It has to be sequentially like Req1(Shipped)->Req2(Out For Delivery) -> Req3(Delivered) I have a method (uploadRequests ) where I am doing sync with the server. Whenever internet is back, If user refresh the order list by swipe up then I am uploading the offline data then calling order list api. It is like this.
OrderList.js
<List onRefresh=(() => { uploadRequests()) />
offline-request.js
export async function uploadRequests() {
for (let index = 0; index < sortedRequests.length; index++) {
const keyName = "REQUEST_" + sortedRequests[index];
const { consigmentID, userID, type, request, sync } = await load(keyName);
// Update sync request
const payload = {
type: TYPE.UPDATE_LINE_ITEM,
request: request,
sync: SYNC.IN_PROCESS,
userID: userID,
consigmentID: consigmentID,
};
await save(keyName, payload);
// update sync status to SYNC.IN_PROCESS in the storage
if (sync === SYNC.TO_BE_UPLOAD) {
// make API call to upload this request to server
}
// delete the request from storage once api hit is success
await remove(keyName);
}
}
Problem-
Here initially all offline payload sync status is SYNC.TO_BE_UPLOAD, once sync start for this request, then I am updating the status to sync to SYNC.IN_PROCESS one by one after request has been hit to server so that if user swipe multiple times then this request wont be picked up.

*Directive A*
In the post about syncing offline requests, rewrite the passage that begins at "It has to be" and stops after "is like this.", changing "swipe up" to "pull down".
*Directive B*
Carry on the post about syncing offline requests from the point where it stops.

*Provided records*
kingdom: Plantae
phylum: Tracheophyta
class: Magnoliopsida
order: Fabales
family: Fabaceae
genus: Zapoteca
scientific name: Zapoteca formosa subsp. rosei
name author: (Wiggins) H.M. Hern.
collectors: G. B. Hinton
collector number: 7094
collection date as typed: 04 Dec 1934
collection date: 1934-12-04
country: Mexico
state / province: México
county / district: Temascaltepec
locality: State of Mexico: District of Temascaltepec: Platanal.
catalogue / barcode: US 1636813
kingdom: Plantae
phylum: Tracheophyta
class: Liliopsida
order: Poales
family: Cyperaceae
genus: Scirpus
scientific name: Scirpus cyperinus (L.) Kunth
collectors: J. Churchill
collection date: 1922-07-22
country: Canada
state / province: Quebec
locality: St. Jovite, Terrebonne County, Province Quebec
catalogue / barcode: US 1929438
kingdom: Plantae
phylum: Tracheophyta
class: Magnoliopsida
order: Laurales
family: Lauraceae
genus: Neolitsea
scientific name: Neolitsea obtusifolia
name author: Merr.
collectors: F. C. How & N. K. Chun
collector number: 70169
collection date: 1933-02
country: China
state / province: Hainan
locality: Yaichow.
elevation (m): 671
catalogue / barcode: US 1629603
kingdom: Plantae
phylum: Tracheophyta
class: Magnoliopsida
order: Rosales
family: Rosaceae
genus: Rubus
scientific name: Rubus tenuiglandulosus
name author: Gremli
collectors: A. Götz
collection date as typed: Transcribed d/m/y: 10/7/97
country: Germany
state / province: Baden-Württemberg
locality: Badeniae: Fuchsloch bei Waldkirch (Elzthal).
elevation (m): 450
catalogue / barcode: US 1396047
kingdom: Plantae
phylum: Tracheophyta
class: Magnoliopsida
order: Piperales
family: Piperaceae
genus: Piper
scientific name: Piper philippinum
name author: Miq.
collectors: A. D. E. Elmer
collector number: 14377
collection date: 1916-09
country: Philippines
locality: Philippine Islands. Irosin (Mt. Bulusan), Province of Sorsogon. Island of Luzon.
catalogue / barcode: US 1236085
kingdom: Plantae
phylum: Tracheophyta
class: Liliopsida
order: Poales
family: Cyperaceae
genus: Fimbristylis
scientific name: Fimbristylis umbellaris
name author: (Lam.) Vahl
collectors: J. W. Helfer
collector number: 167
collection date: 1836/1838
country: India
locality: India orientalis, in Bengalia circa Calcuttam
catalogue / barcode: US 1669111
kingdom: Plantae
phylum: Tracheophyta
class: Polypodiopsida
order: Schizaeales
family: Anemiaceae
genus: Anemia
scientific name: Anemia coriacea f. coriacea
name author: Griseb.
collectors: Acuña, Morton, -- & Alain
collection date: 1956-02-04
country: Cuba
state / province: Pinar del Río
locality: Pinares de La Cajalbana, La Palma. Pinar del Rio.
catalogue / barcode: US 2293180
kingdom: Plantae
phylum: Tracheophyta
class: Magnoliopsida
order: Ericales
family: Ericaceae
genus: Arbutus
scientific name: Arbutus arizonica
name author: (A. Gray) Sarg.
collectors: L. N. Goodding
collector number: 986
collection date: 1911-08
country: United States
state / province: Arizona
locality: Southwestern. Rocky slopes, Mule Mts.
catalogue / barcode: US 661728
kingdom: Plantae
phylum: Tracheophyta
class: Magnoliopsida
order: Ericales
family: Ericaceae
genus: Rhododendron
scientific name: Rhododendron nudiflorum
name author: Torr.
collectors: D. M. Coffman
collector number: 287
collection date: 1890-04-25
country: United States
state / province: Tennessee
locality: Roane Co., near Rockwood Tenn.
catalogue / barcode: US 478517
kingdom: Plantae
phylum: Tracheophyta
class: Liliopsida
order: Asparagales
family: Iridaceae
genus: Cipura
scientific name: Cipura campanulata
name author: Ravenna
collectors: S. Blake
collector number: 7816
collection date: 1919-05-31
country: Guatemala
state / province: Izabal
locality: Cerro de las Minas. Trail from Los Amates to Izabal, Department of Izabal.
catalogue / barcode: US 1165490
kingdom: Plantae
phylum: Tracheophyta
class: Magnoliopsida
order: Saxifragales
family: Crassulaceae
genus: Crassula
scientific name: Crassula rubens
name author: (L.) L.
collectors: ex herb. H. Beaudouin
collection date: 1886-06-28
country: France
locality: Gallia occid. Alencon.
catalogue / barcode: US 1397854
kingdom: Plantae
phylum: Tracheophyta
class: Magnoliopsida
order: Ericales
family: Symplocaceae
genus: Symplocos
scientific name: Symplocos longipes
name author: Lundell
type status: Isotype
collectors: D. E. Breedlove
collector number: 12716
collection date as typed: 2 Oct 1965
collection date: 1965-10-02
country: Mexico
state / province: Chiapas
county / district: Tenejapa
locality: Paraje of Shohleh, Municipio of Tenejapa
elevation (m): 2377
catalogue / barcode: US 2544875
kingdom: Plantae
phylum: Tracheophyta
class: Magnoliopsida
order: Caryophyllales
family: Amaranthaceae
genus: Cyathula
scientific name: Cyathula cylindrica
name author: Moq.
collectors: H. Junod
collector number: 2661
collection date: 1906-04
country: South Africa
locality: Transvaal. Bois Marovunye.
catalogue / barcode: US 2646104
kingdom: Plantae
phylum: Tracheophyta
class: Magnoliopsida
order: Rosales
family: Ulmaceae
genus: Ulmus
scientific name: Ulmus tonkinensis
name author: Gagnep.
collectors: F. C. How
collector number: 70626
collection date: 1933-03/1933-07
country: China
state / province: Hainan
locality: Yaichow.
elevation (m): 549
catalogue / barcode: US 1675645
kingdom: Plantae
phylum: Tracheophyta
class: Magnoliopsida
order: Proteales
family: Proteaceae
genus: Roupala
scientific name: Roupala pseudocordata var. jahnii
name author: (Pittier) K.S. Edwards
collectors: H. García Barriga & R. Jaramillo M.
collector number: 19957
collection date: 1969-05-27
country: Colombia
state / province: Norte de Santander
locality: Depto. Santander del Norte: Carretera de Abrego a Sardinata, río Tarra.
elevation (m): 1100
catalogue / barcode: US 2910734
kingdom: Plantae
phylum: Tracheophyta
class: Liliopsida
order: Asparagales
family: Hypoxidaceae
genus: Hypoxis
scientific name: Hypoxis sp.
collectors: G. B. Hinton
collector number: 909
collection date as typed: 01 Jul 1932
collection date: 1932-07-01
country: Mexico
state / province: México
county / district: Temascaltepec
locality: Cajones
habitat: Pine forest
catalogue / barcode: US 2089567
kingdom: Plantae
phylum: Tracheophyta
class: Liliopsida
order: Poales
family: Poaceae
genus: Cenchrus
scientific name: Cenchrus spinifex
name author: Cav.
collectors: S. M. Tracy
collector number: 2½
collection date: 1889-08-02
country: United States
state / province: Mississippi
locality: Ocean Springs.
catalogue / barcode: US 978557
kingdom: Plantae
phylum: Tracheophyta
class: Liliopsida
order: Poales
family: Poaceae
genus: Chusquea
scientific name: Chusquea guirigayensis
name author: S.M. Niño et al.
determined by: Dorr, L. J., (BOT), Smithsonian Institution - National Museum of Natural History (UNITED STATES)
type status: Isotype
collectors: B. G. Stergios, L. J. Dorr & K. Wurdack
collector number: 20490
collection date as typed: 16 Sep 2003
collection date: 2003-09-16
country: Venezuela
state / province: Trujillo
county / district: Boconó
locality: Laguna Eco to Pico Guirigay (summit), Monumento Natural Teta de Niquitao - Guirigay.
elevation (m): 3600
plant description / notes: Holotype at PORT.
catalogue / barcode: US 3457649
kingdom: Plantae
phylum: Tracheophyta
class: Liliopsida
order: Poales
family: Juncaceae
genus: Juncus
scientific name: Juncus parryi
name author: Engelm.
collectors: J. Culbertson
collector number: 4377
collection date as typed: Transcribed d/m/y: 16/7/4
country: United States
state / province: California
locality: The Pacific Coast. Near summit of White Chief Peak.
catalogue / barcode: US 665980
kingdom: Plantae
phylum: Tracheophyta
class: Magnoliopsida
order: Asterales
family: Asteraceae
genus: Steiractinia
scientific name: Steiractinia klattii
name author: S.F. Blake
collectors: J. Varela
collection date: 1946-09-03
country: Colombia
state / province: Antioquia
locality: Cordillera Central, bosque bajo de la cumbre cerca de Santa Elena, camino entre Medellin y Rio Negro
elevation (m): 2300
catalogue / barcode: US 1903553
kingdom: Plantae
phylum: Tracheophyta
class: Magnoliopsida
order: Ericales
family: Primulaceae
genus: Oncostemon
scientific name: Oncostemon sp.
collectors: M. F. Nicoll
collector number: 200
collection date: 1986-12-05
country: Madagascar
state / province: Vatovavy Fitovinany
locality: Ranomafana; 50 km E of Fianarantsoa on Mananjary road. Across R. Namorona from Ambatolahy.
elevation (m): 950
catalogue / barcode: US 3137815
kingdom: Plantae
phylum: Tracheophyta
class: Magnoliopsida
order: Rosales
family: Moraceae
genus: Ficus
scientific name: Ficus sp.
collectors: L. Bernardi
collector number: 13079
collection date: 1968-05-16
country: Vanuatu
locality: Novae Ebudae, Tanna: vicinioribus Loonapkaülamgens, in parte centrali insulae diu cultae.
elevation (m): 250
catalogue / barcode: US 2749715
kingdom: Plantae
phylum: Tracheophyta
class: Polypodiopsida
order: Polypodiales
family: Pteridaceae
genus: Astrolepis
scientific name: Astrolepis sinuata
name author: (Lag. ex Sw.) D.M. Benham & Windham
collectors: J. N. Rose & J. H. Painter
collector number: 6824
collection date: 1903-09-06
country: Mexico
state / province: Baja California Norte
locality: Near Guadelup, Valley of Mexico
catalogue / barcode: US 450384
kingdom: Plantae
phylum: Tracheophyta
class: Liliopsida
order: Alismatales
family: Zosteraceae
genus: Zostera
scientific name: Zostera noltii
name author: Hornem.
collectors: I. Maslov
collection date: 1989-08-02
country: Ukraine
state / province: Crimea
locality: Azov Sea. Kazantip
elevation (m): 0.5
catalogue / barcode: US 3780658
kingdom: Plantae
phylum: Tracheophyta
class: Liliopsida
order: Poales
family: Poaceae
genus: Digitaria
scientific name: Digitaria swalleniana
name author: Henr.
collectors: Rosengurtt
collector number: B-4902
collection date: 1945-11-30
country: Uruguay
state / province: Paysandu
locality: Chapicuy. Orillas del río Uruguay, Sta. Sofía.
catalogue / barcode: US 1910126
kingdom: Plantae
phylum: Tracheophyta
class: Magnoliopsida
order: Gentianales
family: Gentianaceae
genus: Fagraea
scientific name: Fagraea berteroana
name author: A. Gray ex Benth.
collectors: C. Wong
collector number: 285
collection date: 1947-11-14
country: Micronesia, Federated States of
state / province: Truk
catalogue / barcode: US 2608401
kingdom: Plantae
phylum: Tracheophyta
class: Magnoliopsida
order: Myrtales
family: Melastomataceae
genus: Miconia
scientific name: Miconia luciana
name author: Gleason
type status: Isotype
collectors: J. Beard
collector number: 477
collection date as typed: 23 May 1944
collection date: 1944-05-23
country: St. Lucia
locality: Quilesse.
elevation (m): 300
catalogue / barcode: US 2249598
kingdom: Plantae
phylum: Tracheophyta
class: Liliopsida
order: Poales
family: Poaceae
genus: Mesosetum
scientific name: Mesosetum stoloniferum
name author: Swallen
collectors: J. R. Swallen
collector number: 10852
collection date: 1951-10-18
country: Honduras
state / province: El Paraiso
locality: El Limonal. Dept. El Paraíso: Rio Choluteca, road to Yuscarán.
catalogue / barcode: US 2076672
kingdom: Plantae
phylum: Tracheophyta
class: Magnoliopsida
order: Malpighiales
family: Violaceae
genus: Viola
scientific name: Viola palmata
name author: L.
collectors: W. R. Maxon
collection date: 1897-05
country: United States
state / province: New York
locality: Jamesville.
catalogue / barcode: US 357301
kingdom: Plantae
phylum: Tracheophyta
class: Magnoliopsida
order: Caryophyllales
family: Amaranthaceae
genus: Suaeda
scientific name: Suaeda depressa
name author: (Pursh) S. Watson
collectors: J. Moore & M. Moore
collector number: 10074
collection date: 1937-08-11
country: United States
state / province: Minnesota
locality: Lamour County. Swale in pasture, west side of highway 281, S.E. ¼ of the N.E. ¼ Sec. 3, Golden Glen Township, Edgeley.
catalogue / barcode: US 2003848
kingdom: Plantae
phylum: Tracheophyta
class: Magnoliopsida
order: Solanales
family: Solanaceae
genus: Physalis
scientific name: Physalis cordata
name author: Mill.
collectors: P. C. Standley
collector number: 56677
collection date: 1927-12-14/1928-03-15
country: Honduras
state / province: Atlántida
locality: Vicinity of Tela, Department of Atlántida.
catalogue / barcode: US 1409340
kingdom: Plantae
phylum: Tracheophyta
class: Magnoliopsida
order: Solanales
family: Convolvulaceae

*Exercise result A*
It has to be sequentially like Req1(Shipped)->Req2(Out For Delivery) -> Req3(Delivered) I have a method (uploadRequests ) where I am doing sync with the server. Whenever internet is back, If user refresh the order list by pull down then I am uploading the offline data then calling order list api. It is like this.

*Exercise result B*
So if I saved 30 requests in the storage to sync with server. 1st time if user swipe up and internet is back then suppose it has processed 1st to 5th requests and set the sync status to IN_PROCESS so other thread wont process it and if meanwhile user swipe up list again then this uploadRequests method will call again. Here it will pick up 6th to 30th requests and first thread also it will process 6th to 30th requests so both threads will process 6th to 30th requests twice times.
How I can handle this problem gracefully in javascript without variable ? Main thing all other areas where I am calling API has to wait first to clear this storage.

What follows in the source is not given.